AUSTIN, Texas — A group of brides is giving one last plea after they said Pflugerville-based photographer Donny Tidmore captured their wedding photos, took the money and ghosted them.
Their wedding was a picture-perfect day, but Caylee Villarreal and her husband have only two cell phone photos to show for it.
"I wanted to respect the photographer and not have people's cell phones in our ceremony pictures," said Villareal.
Respect that Villarreal said she found out the hard way wasn't mutual.
"I found Donny, I think, like before I even got engaged," said Villareal.
Villareal said it was Tidmore's outdoor wedding photos on his website that caught her attention, along with his glowing reviews.
She said once he shot her engagement photos in 2020 and delivered them on time, she thought he would be perfect for her wedding.
"Just, I very much, you know, trusted him kind of right off the bat from talking to him for those two hours and stuff," said Villareal.
They bonded over their love for photography, but that bond was soon broken after shooting her wedding on April 18, 2021.
"I have not heard from him since that day when he left my wedding," said Villareal. "That was the last time I've talked to him. So I don't have a single photo of our ceremony."
Villareal said she and her husband texted, called, emailed and messaged him on social media, but no response.
She showed us her signed contract with Tidmore. It said the edited photos were "expected within 10 weeks of the wedding date."
"I posted on Facebook in, like, a brides of Austin Facebook page that I was in and I asked, like, just if anybody had any knowledge of him," said Villareal.
That's where she found a post from Macy Myhill, who was also married in April of 2021, searching for Tidmore and a second photographer who helped him.
"We started blowing up his Facebook, leaving comments on Instagram, leaving, like, going on a wedding, like, everywhere," said Myhill.
Later, underneath a different Facebook post, also searching was Brittany Severson. She said she only got a few photos from her November 2021 wedding because a family friend shot them.
"There was a lot of photos that she didn't get because she was letting him get it," said Severson. "So, we don't have any family photos, no family or no pictures of us getting ready. "
Severson's contract with Tidmore had the same guarantee, photos delivered within 10 weeks, which passed at the end of January 2022.
She said Feb. 1 was the last time Tidmore responded to her, saying an arm surgery was taking longer to heal and he needed two more weeks.
"So that week of Valentine's Day came and went, still nothing," said Severson. "I think it was a week or two after that we were kind of just, like, what do we do?"
The group of brides reached out to KVUE Defenders. We checked Tidmore's website, and it was still up, advertising his wedding photography services for $2,700 to $4,000. He promised to bring "his whole heart to each and every wedding."
His Facebook hasn't had a new post since 2019. His Instagram is now deleted.
After he didn't respond to KVUE's calls, emails, or social media messages for over a week, we went to Tidmore's Pflugerville home. He wasn't there. We were told he moved out.
"At this point, I kind of become pretty concerned with his well-being," said Photographer Alexandra Acosta. "I tried reaching out to a couple of his family members, and they basically said, like, he was fine."
Acosta is the second photographer Myhill was searching for in the blurry Facebook photo from her wedding. Acosta said Myhill's wedding was the first and last time she worked with Tidmore.
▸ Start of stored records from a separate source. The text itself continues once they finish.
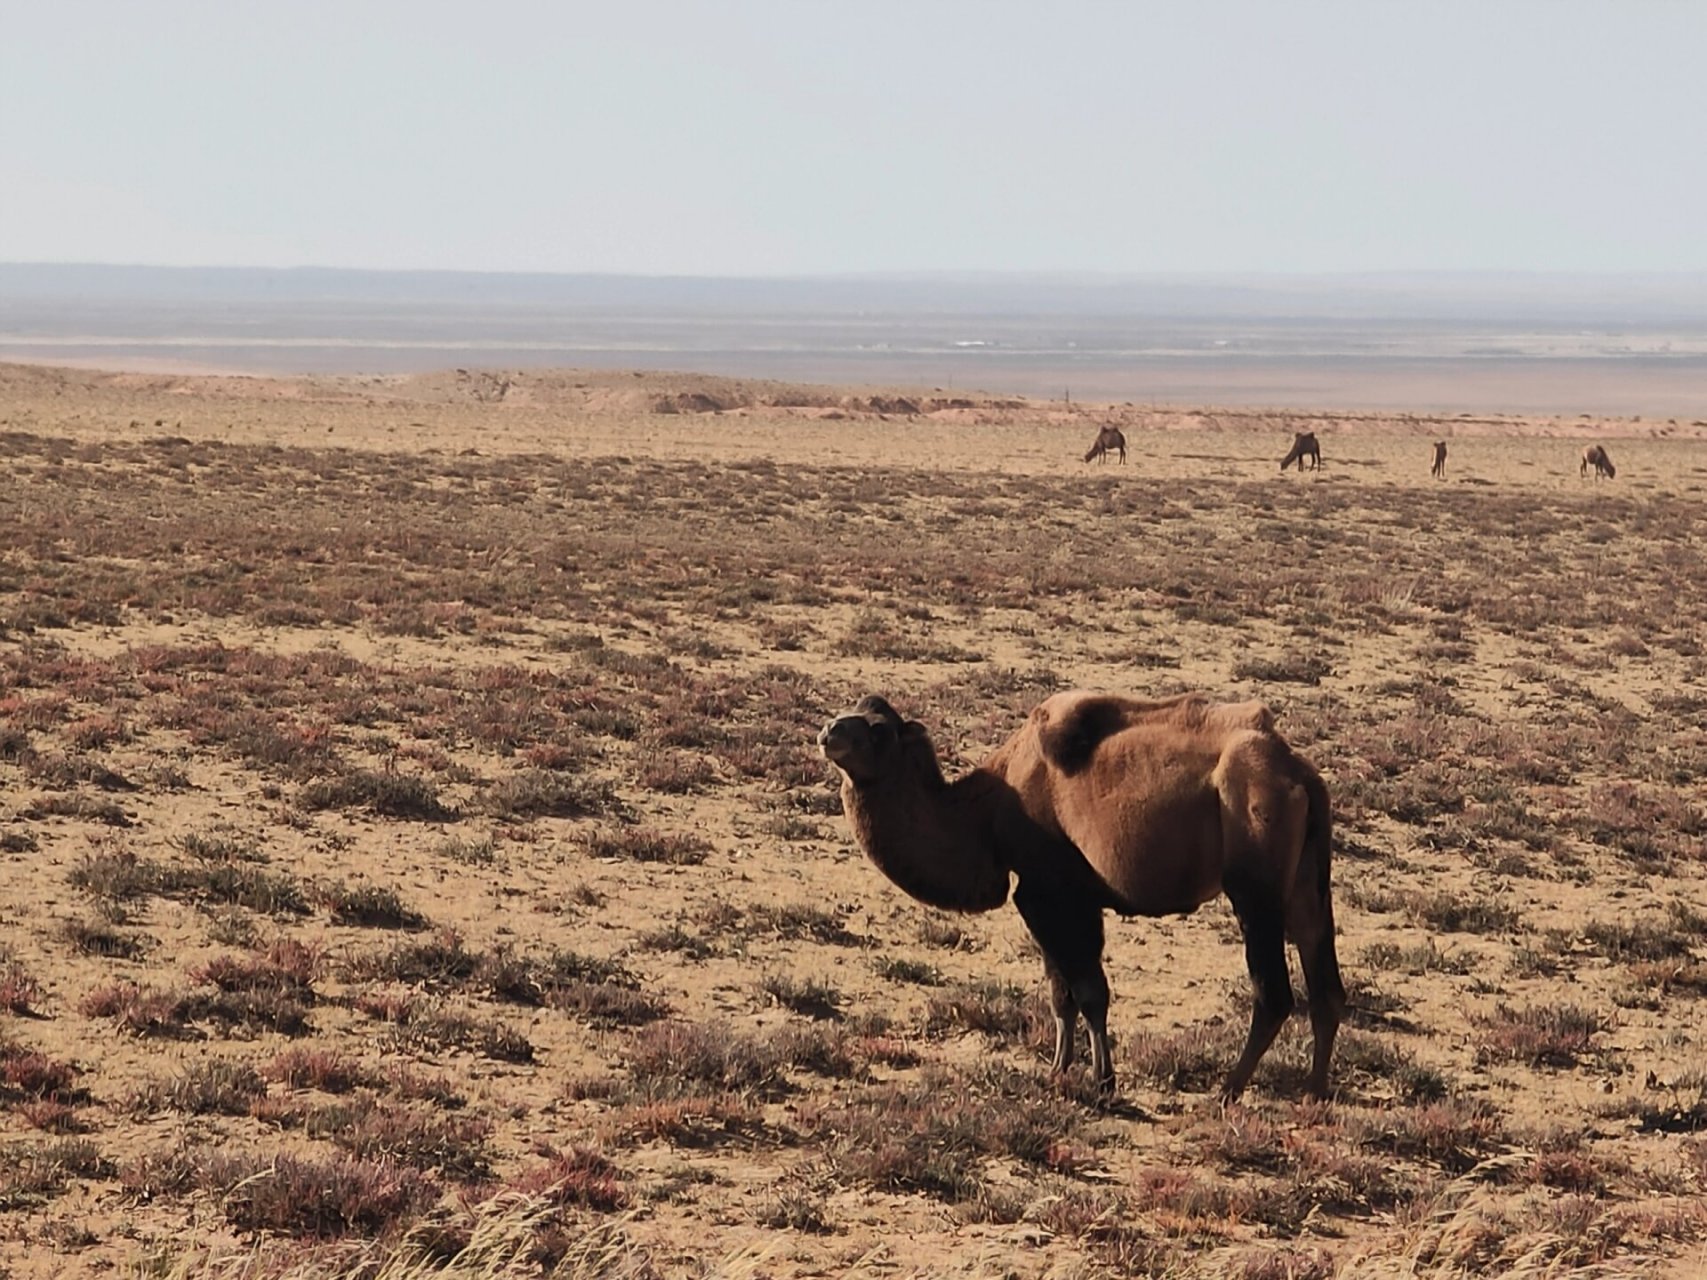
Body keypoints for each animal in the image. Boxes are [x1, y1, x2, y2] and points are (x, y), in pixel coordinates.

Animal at [815, 692, 1345, 1105]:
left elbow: (1089, 992)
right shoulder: (1062, 896)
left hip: (1255, 876)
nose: (828, 731)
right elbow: (1061, 993)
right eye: (856, 709)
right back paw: (1314, 1093)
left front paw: (1103, 1081)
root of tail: (1301, 777)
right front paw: (1058, 1070)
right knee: (1324, 980)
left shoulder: (1050, 890)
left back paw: (1228, 1091)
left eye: (879, 731)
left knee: (1274, 992)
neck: (988, 809)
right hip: (1306, 881)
"So, I just wanted her to be able to have some kind of, like, tangible memory from that day," said Acosta. "If that means providing a few images to her, then I was happy to do so."
After Myhill got her money back from the bank, Acosta sent her some of the memories she longed for.
"So, we got photos from her, which was – she's amazing," said Myhill. "She was so kind about it."
The other ladies who didn't hire a second shooter are left hoping this last plea will help.
"You know, we want to get our photos back. And, at this point, we would be OK with unedited photos," said Severson.
"He boohooed at our wedding and I want to be able to have pictures, you know," said Villareal. "We just we really don't want this to continue to happen to anybody else. It pains us so much."
Those brides said they found at least five other couples in this same situation.
So, what can you do to protect yourself? Consumer advocates said to make sure the photographer's website and social media pages are current with recent posts and photo galleries. Also, check for recent reviews and references and ask around in wedding forums before booking a photographer.
To them, the money is gone, but the photos are priceless.
As of this article's publishing, Tidmore still hadn't returned KVUE's calls and emails.